Sure! Let's walk through solving the problem step-by-step:
1. Identify the Problem:
- We need to find a number \( X \).
- \( X \) should be the least number (smallest possible) such that when it is divided by 12, 16, 24, and 36, it leaves a remainder of 7.
2. Understand the Conditions:
- \( X \mod 12 = 7 \)
- \( X \mod 16 = 7 \)
- \( X \mod 24 = 7 \)
- \( X \mod 36 = 7 \)
3. Least Common Multiple (LCM):
- To solve this problem, first, we need to determine the Least Common Multiple (LCM) of the numbers 12, 16, 24, and 36.
- The LCM of a set of numbers is the smallest number that is a multiple of each number in the set.
4. Calculate the LCM:
- In this case, to find the LCM of 12, 16, 24, and 36, we use their prime factorization:
- 12 = \(2^2 \times 3\)
- 16 = \(2^4\)
- 24 = \(2^3 \times 3\)
- 36 = \(2^2 \times 3^2\)
- The LCM is obtained by taking the highest power of each prime present in these factorizations:
- \(2^4\) (from 16)
- \(3^2\) (from 36)
- Therefore, the LCM of 12, 16, 24, and 36 is \(2^4 \times 3^2 = 16 \times 9 = 144\).
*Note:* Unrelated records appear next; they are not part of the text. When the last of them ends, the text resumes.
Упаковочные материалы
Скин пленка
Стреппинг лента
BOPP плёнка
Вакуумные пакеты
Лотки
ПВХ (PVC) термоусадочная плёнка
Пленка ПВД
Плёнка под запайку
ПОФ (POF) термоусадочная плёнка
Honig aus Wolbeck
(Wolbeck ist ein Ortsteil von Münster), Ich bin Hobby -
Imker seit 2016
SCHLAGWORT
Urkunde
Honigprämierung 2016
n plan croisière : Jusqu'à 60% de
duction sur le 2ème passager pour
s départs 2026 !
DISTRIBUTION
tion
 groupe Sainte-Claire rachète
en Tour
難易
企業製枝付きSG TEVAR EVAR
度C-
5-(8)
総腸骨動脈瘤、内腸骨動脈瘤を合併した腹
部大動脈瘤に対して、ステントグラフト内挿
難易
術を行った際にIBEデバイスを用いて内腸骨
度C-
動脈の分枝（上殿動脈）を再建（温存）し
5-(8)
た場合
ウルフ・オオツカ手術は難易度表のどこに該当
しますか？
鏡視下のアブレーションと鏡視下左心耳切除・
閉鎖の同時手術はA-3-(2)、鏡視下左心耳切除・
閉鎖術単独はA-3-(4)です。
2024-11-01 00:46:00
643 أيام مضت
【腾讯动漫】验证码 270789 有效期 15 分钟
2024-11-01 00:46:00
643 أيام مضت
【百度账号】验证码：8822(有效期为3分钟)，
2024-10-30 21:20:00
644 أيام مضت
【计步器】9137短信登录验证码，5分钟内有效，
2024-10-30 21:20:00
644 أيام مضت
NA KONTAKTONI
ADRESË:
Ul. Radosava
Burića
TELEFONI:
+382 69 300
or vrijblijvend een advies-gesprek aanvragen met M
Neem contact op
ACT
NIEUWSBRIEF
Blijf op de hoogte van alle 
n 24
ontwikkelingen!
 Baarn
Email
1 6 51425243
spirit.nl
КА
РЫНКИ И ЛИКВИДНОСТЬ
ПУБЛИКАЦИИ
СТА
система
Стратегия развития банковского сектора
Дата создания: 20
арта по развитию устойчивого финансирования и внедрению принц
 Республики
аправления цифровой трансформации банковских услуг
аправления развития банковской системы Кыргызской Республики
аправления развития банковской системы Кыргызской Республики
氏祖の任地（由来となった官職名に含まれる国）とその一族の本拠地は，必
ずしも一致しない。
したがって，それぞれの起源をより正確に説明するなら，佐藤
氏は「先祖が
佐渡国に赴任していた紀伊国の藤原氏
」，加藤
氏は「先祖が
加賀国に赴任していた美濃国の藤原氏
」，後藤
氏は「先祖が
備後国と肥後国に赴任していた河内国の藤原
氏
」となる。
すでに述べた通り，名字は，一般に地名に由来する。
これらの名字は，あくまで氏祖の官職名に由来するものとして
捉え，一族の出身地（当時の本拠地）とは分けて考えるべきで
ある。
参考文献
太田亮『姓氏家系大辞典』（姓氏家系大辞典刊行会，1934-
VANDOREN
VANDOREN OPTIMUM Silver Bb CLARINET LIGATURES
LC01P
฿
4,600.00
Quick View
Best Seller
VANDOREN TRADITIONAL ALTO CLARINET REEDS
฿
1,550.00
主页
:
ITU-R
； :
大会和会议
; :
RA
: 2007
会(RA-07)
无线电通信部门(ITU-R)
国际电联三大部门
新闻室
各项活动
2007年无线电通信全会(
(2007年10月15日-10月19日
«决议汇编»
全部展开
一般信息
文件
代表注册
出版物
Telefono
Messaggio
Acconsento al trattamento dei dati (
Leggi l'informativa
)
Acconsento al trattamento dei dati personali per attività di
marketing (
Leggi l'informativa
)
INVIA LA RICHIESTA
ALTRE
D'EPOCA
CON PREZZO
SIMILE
5. Finding the Smallest Number with Remainder 7:
- Next, we need to find the smallest number \( X \) such that \( X \mod 144 = 7 \).
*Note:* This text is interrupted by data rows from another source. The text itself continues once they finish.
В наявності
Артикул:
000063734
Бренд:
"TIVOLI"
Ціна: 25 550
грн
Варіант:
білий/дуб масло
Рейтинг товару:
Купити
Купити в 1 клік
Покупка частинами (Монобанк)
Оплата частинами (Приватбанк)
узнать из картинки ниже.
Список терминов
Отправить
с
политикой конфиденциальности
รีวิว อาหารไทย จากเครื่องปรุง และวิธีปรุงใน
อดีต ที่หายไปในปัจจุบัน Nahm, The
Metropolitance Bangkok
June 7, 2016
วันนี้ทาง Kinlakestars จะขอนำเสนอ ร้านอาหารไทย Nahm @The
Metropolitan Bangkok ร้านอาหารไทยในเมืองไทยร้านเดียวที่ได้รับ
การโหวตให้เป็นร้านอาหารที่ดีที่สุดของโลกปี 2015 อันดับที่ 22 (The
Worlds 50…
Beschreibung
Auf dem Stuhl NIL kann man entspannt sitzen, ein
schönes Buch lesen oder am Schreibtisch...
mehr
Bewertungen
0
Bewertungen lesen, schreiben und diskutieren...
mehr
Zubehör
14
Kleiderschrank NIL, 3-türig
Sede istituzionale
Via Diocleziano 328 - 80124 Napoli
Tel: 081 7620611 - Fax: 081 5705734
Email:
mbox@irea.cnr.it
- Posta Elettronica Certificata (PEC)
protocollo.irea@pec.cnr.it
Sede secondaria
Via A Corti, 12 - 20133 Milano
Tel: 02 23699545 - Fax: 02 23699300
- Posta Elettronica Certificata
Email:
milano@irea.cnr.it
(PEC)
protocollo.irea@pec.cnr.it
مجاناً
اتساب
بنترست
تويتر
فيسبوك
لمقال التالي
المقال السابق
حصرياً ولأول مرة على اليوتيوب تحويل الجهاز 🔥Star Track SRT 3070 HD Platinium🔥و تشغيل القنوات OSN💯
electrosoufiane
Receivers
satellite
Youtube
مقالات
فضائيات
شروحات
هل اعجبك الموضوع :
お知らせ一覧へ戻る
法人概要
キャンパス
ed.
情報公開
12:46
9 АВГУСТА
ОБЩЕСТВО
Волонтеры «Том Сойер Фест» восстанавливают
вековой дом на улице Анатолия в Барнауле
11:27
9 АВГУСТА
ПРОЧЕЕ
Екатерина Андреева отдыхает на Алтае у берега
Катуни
- This means \( X \) can be written as \( 144k + 7 \), where \( k \) is a non-negative integer.
- The smallest such \( X \) occurs when \( k = 0\):
[tex]\[ X = 144 \times 0 + 7 = 7 \][/tex]
- This \( X \) is 151.
Therefore, the smallest number that leaves a remainder of 7 when divided by 12, 16, 24, and 36 is 151.